In checking the first pages of a handful of King’s books on Amazon.com, he always begins with something interesting, dramatic, bold, or intriguing that draws the reader in. 

Lewis Carroll 
Near the end of Lewis Carroll’s Alice’s Adventures in Wonderland, White Rabbit prepared to read a convoluted indictment of the Prince of Hearts who was accused of stealing tarts. “But, Majesty,” White Rabbit asked the queen, “Where do I begin?” The queen replied, “Begin at the beginning.” For writers, that means begin with the action, even if you begin in the middle. One piece of advice I heard or read: Begin with the activity that made a difference to your lead character, as that is what drives your story.

I recommend that approach to students in my memoir-writing class and hope I adhere to it in my articles, blog posts, books, and presentations; I try to be more enticing than clever. King and many other successful writers do it in fiction, nonfiction, and memoir. We can learn good memoir-writing techniques from fiction writers (some editors and publishers categorize memoir as fiction); take-aways include engaging start, strong middle, and satisfying end; plot, characterization, scene, voice, and dialogue. 

I invite you to weigh in with your comments. How strongly do you practice beginning your story with the incident that made a difference? Not just the start of your book, but the start of chapters and scenes? Are first sentences and first paragraphs all that important, or am I reaching for straws? I especially would like to know whether you have read King or Stein on writing and your thoughts on their approaches, before I buy their books or even check them out of the library.

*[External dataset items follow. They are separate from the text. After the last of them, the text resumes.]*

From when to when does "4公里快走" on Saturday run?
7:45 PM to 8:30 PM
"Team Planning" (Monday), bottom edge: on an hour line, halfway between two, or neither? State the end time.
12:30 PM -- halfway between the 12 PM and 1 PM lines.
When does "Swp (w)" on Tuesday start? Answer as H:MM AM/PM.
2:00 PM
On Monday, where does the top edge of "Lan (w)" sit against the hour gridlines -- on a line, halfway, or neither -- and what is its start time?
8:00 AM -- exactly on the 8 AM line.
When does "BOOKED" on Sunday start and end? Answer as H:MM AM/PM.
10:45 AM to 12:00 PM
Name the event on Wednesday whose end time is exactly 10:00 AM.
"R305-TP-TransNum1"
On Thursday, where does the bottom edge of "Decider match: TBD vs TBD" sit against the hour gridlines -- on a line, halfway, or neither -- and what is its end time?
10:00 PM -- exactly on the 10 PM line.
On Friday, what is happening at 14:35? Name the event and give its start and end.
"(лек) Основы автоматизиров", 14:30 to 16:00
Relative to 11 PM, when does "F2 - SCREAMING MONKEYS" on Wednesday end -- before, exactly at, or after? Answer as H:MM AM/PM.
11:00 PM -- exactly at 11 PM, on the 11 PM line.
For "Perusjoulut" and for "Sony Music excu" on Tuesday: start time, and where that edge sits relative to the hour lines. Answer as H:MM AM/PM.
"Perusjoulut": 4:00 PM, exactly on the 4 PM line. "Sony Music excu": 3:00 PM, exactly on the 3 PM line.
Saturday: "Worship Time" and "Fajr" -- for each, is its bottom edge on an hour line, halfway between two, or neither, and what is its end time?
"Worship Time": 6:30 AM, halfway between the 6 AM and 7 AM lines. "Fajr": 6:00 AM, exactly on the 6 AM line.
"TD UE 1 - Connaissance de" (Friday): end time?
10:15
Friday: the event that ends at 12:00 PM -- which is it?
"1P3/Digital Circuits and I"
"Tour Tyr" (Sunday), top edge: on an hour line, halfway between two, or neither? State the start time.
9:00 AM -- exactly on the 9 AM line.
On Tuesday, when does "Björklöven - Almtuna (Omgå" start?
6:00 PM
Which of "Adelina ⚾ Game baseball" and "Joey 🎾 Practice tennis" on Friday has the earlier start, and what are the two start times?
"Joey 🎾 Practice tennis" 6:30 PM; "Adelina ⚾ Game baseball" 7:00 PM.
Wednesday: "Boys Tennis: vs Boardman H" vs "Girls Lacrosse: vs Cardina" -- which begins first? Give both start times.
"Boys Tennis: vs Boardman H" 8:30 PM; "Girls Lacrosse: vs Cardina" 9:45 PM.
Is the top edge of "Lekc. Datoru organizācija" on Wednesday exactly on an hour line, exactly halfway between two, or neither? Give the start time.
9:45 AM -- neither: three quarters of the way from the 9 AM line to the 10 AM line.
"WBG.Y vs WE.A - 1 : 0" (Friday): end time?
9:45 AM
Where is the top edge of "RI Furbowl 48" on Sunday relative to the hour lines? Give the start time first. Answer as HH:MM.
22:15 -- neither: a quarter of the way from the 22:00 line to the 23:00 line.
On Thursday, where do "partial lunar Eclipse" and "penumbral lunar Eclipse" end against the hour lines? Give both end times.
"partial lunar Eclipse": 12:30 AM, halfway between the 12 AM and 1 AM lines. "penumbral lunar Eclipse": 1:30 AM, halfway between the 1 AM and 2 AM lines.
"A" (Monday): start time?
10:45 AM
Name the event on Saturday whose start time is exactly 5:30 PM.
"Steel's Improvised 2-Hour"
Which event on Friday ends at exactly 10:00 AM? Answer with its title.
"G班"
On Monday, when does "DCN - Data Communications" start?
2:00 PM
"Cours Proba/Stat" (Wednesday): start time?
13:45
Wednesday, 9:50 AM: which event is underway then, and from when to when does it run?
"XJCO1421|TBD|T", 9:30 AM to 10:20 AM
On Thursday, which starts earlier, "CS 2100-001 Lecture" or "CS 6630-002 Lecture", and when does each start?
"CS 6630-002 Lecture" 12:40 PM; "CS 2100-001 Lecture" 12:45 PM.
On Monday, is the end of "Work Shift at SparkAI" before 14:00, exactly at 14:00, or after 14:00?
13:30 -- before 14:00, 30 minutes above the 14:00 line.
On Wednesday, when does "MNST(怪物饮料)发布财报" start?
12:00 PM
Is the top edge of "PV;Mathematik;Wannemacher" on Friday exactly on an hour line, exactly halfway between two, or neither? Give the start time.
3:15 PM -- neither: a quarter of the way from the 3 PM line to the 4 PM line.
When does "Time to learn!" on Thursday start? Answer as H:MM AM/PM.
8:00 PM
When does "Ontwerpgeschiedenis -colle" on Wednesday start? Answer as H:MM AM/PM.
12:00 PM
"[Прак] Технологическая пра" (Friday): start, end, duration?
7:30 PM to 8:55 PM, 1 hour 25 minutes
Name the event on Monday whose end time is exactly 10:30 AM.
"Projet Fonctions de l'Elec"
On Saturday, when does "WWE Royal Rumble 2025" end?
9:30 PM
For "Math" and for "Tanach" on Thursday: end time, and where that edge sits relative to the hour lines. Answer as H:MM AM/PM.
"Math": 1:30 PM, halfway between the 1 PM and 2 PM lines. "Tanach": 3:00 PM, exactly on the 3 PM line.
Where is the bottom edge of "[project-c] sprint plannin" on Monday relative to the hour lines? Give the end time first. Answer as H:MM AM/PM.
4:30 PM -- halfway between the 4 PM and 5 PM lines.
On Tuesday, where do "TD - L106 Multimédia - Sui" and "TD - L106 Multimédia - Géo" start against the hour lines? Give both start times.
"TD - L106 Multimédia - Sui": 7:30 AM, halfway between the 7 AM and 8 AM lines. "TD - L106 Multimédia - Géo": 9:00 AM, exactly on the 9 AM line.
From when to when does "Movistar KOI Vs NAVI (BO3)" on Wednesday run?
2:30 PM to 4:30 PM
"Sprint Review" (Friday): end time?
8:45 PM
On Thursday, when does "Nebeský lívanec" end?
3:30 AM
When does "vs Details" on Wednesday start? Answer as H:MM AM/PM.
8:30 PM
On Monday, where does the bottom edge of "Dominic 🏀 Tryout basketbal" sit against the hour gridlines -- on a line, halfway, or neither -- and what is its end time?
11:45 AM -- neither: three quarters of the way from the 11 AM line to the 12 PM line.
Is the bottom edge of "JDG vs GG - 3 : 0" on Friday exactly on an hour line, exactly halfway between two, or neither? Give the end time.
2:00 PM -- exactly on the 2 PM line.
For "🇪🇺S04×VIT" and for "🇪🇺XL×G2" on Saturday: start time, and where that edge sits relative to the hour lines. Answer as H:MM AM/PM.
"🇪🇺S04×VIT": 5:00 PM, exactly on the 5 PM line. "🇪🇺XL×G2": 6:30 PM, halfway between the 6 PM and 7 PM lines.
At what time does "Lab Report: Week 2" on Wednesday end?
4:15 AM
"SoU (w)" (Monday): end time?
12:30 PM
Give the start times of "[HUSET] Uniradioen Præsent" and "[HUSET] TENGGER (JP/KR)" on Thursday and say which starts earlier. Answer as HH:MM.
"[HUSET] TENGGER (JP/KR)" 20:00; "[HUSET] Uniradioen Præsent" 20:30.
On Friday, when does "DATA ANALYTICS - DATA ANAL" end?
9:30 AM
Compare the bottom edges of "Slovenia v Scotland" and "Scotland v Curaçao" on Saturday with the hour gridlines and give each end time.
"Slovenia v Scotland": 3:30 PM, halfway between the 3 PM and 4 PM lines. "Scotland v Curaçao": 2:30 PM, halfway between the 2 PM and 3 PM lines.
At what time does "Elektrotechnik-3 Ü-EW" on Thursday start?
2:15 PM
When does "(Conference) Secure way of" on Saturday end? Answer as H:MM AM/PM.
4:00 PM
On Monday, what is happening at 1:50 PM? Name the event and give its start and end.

I hope my opening paragraph grabbed your attention and caused you to read on. Thanks for staying with me.

For more on beginnings see my review of Barnaby Conrad's Best Beginnings.

What have been your experiences with opening sentences and paragraphs? How do you practice great beginnings in your writing?

Photo courtesy morguefile.com.


  1. Good stuff, Wayne. After writing a rough draft and letting it marinate, I usually rewrite my opening sentence or paragraph, for example in blog posts,which is what I do most often nowadays. I sometimes find the best opening buried a few paragraphs down, or even toward the end.

    I do notice when other people's blog posts begin with a boring few sentences or even paragraphs. Often I don't continue to read, but sometimes their post title promises enough that I keep reading.


  2. Good technique, Linda. Often we have clearer picture of where our story is going after we've written some of it, whether a few paragraphs, pages, or chapters.

  3. Good post, Wayne, great examples. I have King's book On Writing and I think it's very good. Let me know what you think when you're finished.

  4. Will do, Yvonne. I'm working my way through it. What in his book did you find most helpful to your writing?